If you have ever shopped for bottled water you might have stumbled across brands that advertise their water as “artesian water.” You might have also noticed that this water is quite a bit more expensive than the typical bottle of water. If the fancy label and high price had you scratching your head, you are not alone. In this article, we will go over the science behind the term, enjoy some water trivia, and address some other common questions.
Before diving into the science, let us start with water trivia. In this episode of water trivia, we will test your knowledge of artesian water. Key concepts explored will include aquifers and groundwater. We will explore the origin of the term artesian and how it applies to both wells and well water. The true-false statement will serve to help us answer the question, what is artesian water?
True/false, Bottled water often is advertised as “artesian well water.” Artesian water is groundwater that is naturally filtered by an aquifer composed of fine, porous material—this artesian water can be put directly into bottles.
According to the USGS website, “This is false. While it is true that artesian water, or even just “plain” well water, can sometimes be used directly for bottled water, this statement is false, because artesian water is not defined as being naturally filtered. A simple definition of artesian water is that it is water in the ground that is under pressure.

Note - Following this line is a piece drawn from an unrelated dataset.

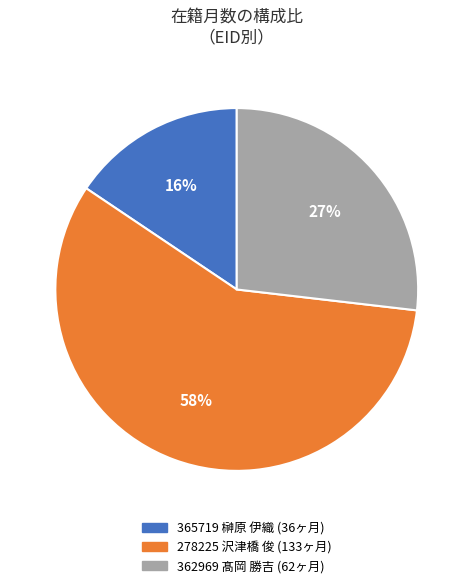

Is it true that 365719 榊原 伊織 is 1% of the pie?

False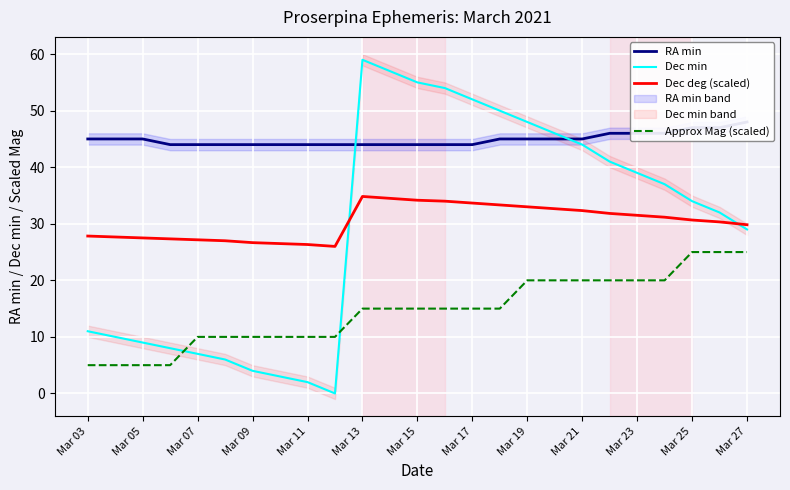

True or false: Dec deg (scaled) and Approx Mag (scaled) intersect in this chart.

False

Groundwater occurring in aquifers between layers of poorly permeable rock, such as clay or shale, may be confined under pressure. If such a confined aquifer is tapped by a well, water will rise above the top of the aquifer and may even flow from the well onto the land surface, as in a spring. Water confined in this way is said to be under artesian pressure, and the aquifer is called an artesian aquifer. The word artesian comes from the town of Artois in France, the old Roman city of Artesium, where the best-known flowing artesian wells were drilled in the Middle Ages.”